Der hartnäckigste Mythos der Social-Media-Geschichte

Der hartnäckigste Mythos der Social-Media-Geschichte 

„Meine Kunden sind nicht in Social Media!“ – Als ich vor wenigen Tagen diese Behauptung als Argument gegen eigene unternehmerische Aktivitäten in sozialen Netzwerken las, habe ich ganz schön gestaunt. Wie ich übrigens seit ungefähr 2007 jedes Mal staune, wenn ich so etwas mal wieder wortgleich lese oder höre.

Doch je mehr die Zeit voranschreitet, desto überholter ist dieser Mythos – der aber offenbar zu den hartnäckigsten in Sachen Social Media überhaupt gehört. Stereotyp wird er selbst von solchen Menschen wiederholt, die es eigentlich besser wissen müssten. Daher lohnt es sich offensichtlich, doch noch einmal ausführlich auf das Thema einzugehen.

→ ERFASSTE DATEN:

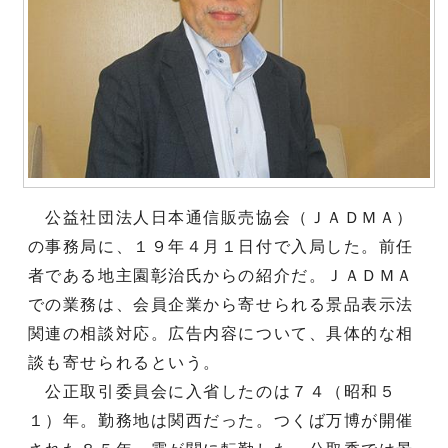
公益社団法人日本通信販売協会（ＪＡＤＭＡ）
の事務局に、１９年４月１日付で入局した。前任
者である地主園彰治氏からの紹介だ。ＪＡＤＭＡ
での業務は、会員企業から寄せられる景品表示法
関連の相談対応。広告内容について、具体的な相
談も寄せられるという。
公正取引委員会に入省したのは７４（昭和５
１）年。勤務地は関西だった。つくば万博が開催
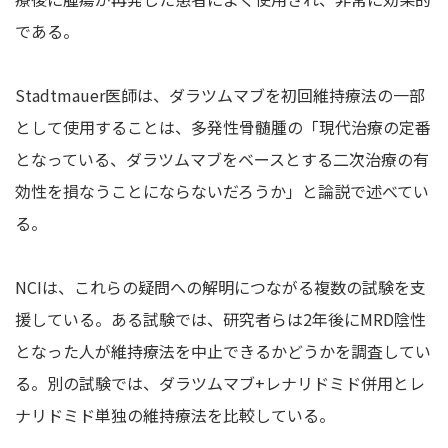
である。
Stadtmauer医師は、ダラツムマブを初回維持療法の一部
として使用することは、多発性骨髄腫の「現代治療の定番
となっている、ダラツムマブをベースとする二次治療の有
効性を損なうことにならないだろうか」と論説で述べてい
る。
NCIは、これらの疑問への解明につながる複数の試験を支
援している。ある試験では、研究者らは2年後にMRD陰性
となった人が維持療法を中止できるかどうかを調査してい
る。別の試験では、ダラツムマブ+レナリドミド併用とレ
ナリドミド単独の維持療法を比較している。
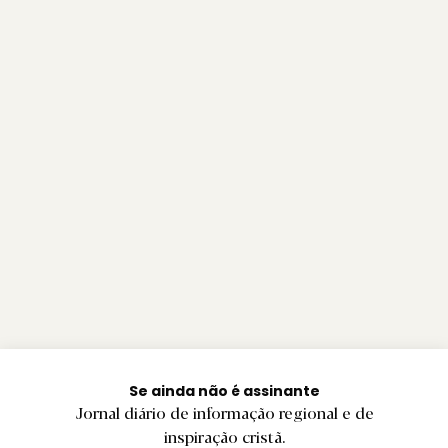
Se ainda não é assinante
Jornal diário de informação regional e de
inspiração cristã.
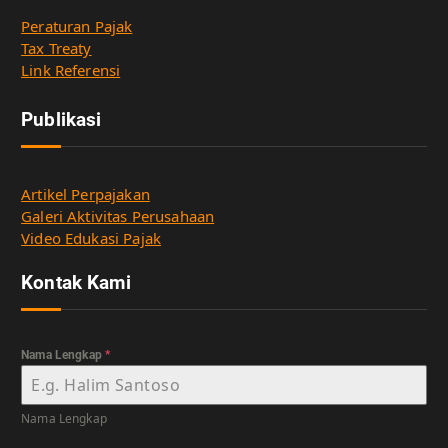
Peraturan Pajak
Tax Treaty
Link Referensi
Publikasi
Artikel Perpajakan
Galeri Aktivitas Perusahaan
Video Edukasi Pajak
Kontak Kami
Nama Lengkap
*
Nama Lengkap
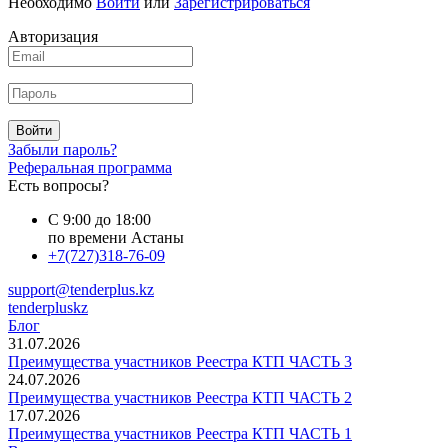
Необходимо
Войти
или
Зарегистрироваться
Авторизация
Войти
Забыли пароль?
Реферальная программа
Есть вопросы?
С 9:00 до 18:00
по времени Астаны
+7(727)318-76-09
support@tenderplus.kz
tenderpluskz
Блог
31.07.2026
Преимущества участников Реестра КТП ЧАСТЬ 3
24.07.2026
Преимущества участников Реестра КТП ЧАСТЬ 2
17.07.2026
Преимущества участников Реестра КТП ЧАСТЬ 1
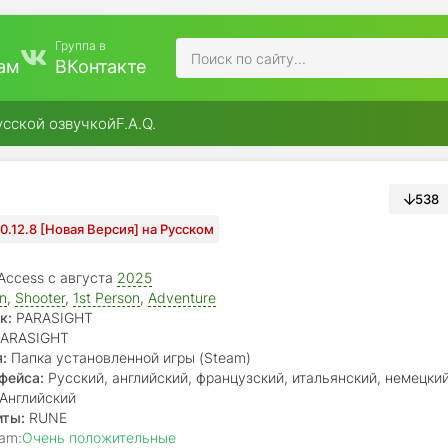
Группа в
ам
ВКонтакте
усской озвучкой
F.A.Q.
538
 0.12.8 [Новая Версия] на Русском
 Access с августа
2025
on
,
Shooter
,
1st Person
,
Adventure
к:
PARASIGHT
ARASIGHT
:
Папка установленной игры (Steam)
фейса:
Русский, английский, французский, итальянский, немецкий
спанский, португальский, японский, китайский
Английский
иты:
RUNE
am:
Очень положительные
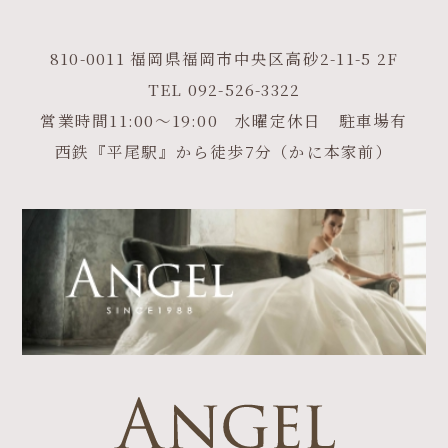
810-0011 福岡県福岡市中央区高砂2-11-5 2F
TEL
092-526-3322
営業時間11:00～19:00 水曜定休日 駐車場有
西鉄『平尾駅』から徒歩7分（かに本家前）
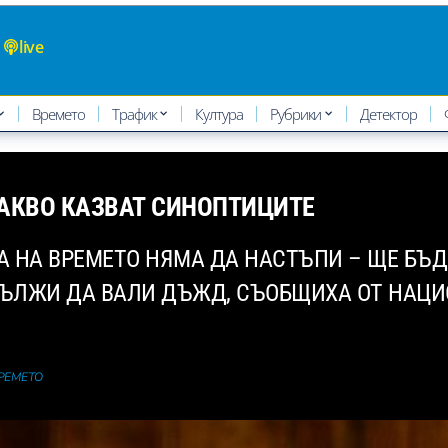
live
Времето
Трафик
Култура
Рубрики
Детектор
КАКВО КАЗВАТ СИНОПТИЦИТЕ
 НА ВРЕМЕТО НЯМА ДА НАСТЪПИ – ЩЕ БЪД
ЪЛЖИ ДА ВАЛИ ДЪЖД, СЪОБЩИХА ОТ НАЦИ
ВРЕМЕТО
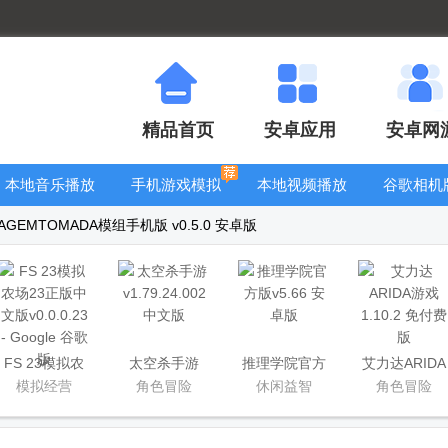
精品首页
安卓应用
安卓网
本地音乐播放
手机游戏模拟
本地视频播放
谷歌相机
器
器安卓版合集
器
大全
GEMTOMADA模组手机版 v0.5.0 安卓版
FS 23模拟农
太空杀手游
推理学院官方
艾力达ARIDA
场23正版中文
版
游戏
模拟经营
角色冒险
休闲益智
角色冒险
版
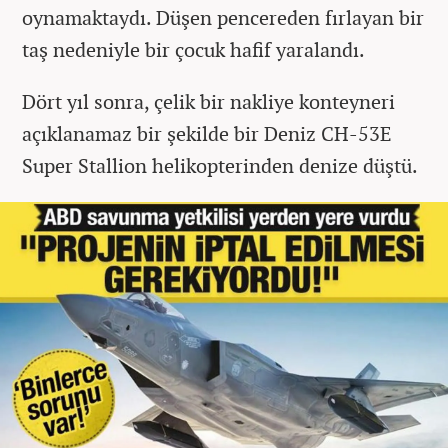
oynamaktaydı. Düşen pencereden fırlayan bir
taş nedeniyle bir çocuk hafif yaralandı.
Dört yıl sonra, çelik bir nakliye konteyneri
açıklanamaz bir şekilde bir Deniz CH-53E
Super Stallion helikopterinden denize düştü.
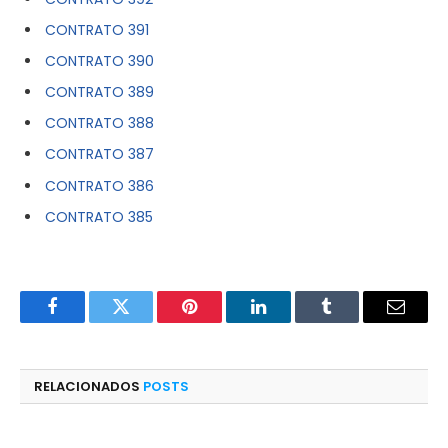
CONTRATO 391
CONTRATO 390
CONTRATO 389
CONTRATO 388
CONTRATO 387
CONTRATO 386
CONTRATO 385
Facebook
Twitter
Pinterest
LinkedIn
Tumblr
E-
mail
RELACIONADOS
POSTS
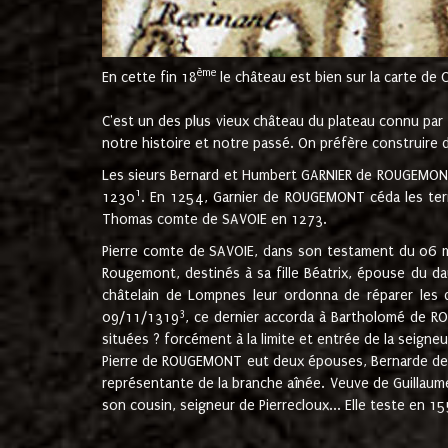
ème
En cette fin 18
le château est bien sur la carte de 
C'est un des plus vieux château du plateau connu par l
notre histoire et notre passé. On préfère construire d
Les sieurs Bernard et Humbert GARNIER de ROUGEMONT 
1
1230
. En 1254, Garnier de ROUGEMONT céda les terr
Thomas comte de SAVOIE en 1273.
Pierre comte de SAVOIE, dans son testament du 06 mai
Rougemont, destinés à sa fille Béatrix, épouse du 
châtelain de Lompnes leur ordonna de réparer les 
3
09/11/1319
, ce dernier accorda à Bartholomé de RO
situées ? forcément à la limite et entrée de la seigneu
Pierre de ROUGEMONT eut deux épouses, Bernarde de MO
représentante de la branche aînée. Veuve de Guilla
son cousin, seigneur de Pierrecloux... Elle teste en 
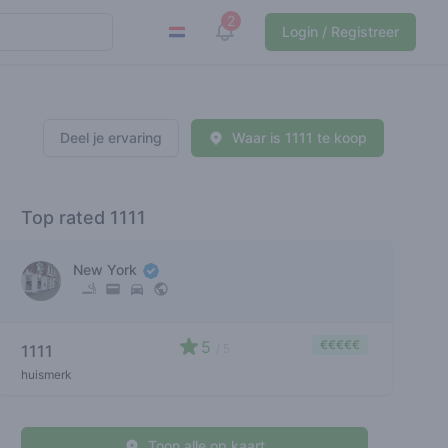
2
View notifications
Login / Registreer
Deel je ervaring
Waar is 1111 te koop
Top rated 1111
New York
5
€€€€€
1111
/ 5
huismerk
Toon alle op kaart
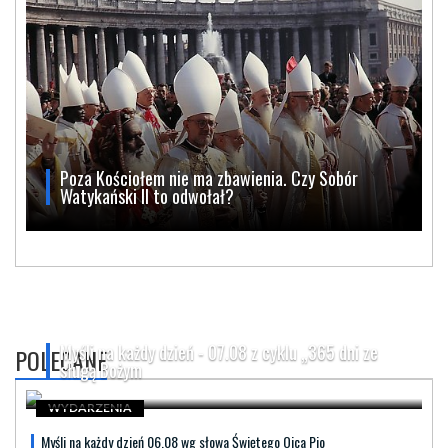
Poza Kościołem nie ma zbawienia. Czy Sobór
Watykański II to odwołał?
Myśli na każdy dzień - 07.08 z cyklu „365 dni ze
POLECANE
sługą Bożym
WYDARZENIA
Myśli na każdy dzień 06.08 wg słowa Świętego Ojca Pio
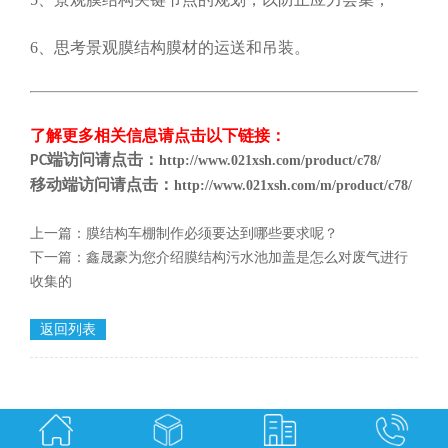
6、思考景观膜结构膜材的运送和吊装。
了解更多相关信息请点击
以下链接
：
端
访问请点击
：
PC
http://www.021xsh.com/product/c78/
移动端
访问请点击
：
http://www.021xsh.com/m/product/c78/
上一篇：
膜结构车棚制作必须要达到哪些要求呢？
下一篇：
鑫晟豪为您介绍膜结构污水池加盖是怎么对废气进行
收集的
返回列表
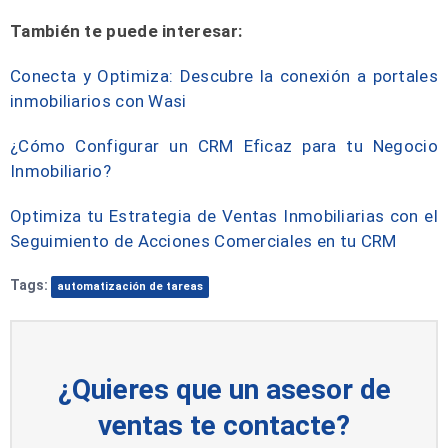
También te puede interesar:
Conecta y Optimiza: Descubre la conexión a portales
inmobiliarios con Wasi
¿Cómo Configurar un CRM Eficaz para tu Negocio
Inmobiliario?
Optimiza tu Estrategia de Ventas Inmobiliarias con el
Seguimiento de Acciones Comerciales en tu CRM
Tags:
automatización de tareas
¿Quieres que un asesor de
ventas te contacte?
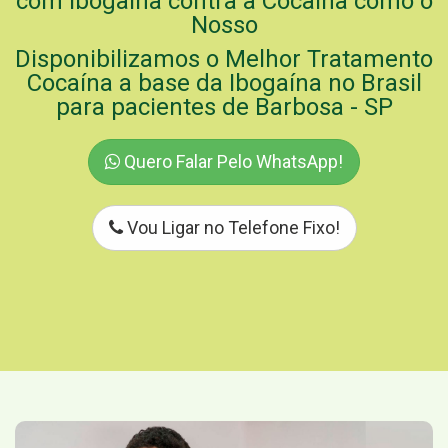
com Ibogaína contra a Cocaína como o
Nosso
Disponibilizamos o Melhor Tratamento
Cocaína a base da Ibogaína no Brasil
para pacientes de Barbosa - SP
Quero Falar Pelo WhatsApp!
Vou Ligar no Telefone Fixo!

→ AUFGABEN:
**A)** Fasse im Text über den Social-Media-Mythos den Absatz, der mit „Doch je mehr die Zeit voranschreitet“ beginnt, kürzer zusammen und behalte dabei seine wesentlichen Aussagen bei.
**B)** Schreibe den Text über den Social-Media-Mythos im Anschluss an seinen letzten Satz weiter.
Die Einträge spielen hierfür keine Rolle.

→ ERGEBNISSE IN REIHENFOLGE:
**A)** Mit der Zeit wird dieser Mythos immer überholter, gehört aber zu den hartnäckigsten rund um Social Media. Sogar Menschen, die es besser wissen müssten, wiederholen ihn stereotyp. Deshalb lohnt sich eine ausführliche Auseinandersetzung mit dem Thema.

**B)**
Warum es sich lohnt, die Behauptung zu hinterfragen

Nun muss ja niemand in sozialen Netzwerken für das eigene Unternehmen werben und aktiv netzwerken. Aber es ist schade, wenn Unternehmer*innen und Entscheider aus Unwissen die vorhandenen Potentiale nicht nutzen. Nicht zuletzt bekommen dadurch wertvolle Angebote und Produkte nicht die Aufmerksamkeit, die sie verdienen – und diejenigen, die sie brauchen könnten, erfahren oft nicht davon.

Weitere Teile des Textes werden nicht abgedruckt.